Two-Party Adaptor Signatures From Identification Schemes 📺
Adaptor signatures are a novel cryptographic primitive with important applications for cryptocurrencies. They have been used to construct second layer solutions such as payment channels or cross-currency swaps. The basic idea of an adaptor signature scheme is to tie the signing process to the revelation of a secret value in the sense that, much like a regular signature scheme, an adaptor signature scheme can authenticate messages, but simultaneously leaks a secret to certain parties. Recently, Aumayr et al. provide the first formalization of adaptor signature schemes, and present provably secure constructions from ECDSA and Schnorr signatures. Unfortunately, the formalization and constructions given in this work have two limitations: (1) current schemes are limited to ECDSA and Schnorr signatures, and no generic transformation for constructing adaptor signatures is known; (2) they do not offer support for aggregated two-party signing, which can significantly reduce the blockchain footprint in applications of adaptor signatures. In this work, we address these two shortcomings. First, we show that signature schemes that are constructed from identification (ID) schemes, which additionally satisfy certain homomorphic properties, can generically be transformed into adaptor signature schemes. We further provide an impossibility result which proves that unique signature schemes (e.g., the BLS scheme) cannot be transformed into an adaptor signature scheme. In addition, we define two-party adaptor signature schemes with aggregatable public keys and show how to instantiate them via a generic transformation from ID-based signature schemes. Finally, we give instantiations of our generic transformations for the Schnorr, Katz-Wang and Guillou-Quisquater signature schemes.
Generalized Channels from Limited Blockchain Scripts and Adaptor Signatures 📺
Decentralized and permissionless ledgers offer an inherently low transaction rate, as a result of their consensus protocol demanding the storage of each transaction on-chain. A prominent proposal to tackle this scalability issue is to utilize off-chain protocols, where parties only need to post a limited number of transactions on-chain. Existing solutions can roughly be categorized into: (i) application-specific channels (e.g., payment channels), offering strictly weaker functionality than the underlying blockchain; and (ii) state channels, supporting arbitrary smart contracts at the cost of being compatible only with the few blockchains having Turing-complete scripting languages (e.g., Ethereum). In this work, we introduce and formalize the notion of generalized channels allowing users to perform any operation supported by the underlying blockchain in an off-chain manner. Generalized channels thus extend the functionality of payment channels and relax the definition of state channels. We present a concrete construction compatible with any blockchain supporting transaction authorization, time-locks and constant number of Boolean and and or operations -- requirements fulfilled by many (non-Turing-complete) blockchains including the popular Bitcoin. To this end, we leverage adaptor signatures -- a cryptographic primitive already used in the cryptocurrency literature but formalized as a standalone primitive in this work for the first time. We formally prove the security of our generalized channel construction in the Universal Composability framework. As an important practical contribution, our generalized channel construction outperforms the state-of-the-art payment channel construction, the Lightning Network, in efficiency. Concretely, it halves the off-chain communication complexity and reduces the on-chain footprint in case of disputes from linear to constant in the number of off-chain applications funded by the channel. Finally, we evaluate the practicality of our construction via a prototype implementation and discuss various applications including financially secured fair two-party computation.

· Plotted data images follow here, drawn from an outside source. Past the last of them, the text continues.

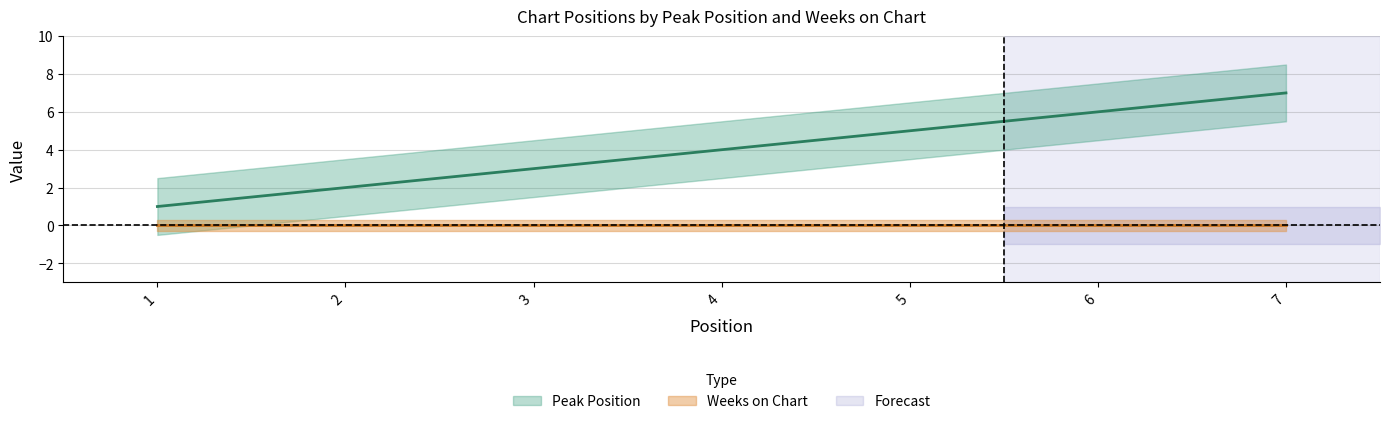

Count the number of values greater than 4.

3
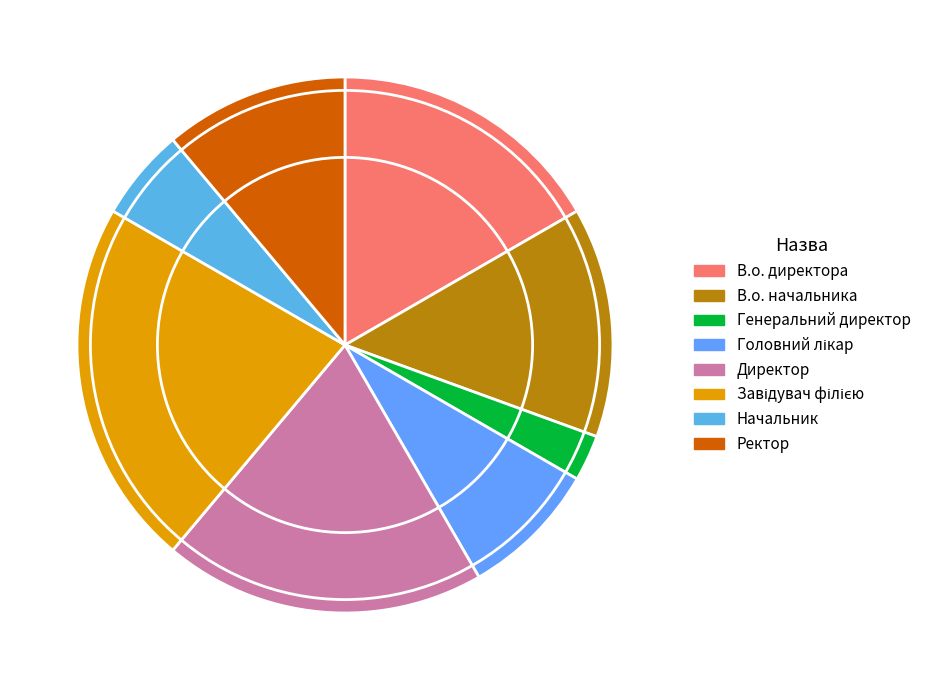

The Директор slice represents 6% of the pie. True or false?

False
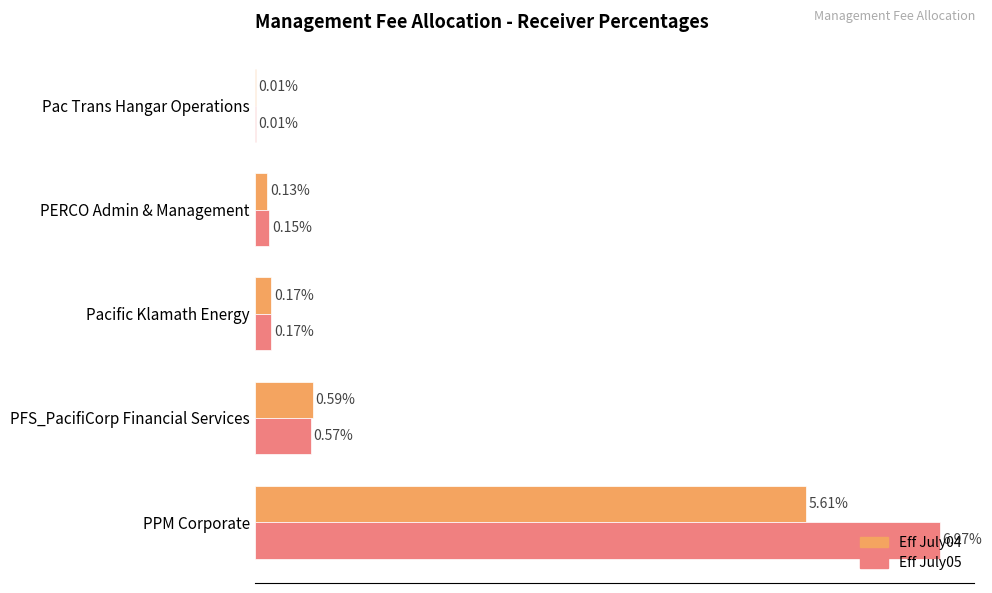

At which category is the sum across all series the highest?

PPM Corporate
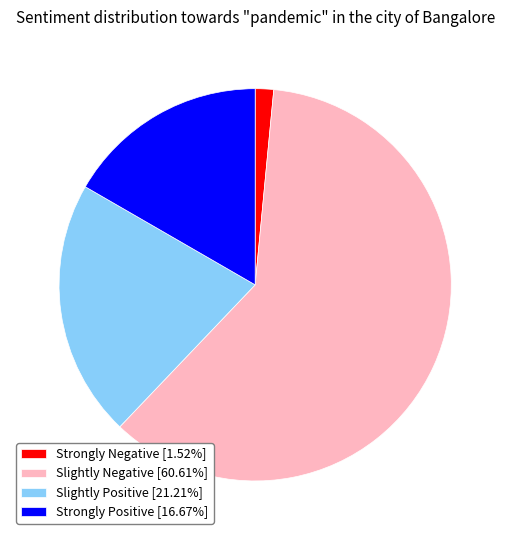

Approximately how many times larger is the value at Slightly Negative [60.61%] compared to Strongly Negative [1.52%]?

40.0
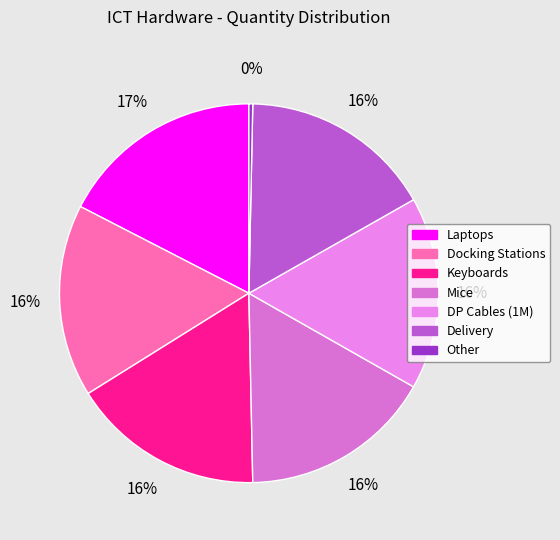

Count the number of slices in the pie.

7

Fuzzy Asymmetric Password-Authenticated Key Exchange 📺
Password-Authenticated Key Exchange (PAKE) lets users with passwords exchange a cryptographic key. There have been two variants of PAKE which make it more applicable to real-world scenarios: * Asymmetric PAKE (aPAKE), which aims at protecting a client's password even if the authentication server is untrusted, and * Fuzzy PAKE (fPAKE), which enables key agreement even if passwords of users are noisy, but "close enough". Supporting fuzzy password matches eases the use of higher entropy passwords and enables using biometrics and environmental readings (both of which are naturally noisy). Until now, both variants of PAKE have been considered only in separation. In this paper, we consider both of them simultaneously. We introduce the notion of Fuzzy Asymmetric PAKE (fuzzy aPAKE), which protects against untrusted servers and supports noisy passwords. We formulate our new notion in the Universal Composability framework of Canetti (FOCS'01), which is the preferred model for password-based primitives. We then show that fuzzy aPAKE can be obtained from oblivious transfer and some variant of robust secret sharing (Cramer et al, EC'15). We achieve security against malicious parties while avoiding expensive tools such as non-interactive zero-knowledge proofs. Our construction is round-optimal, with message and password file sizes that are independent of the schemes error tolerance.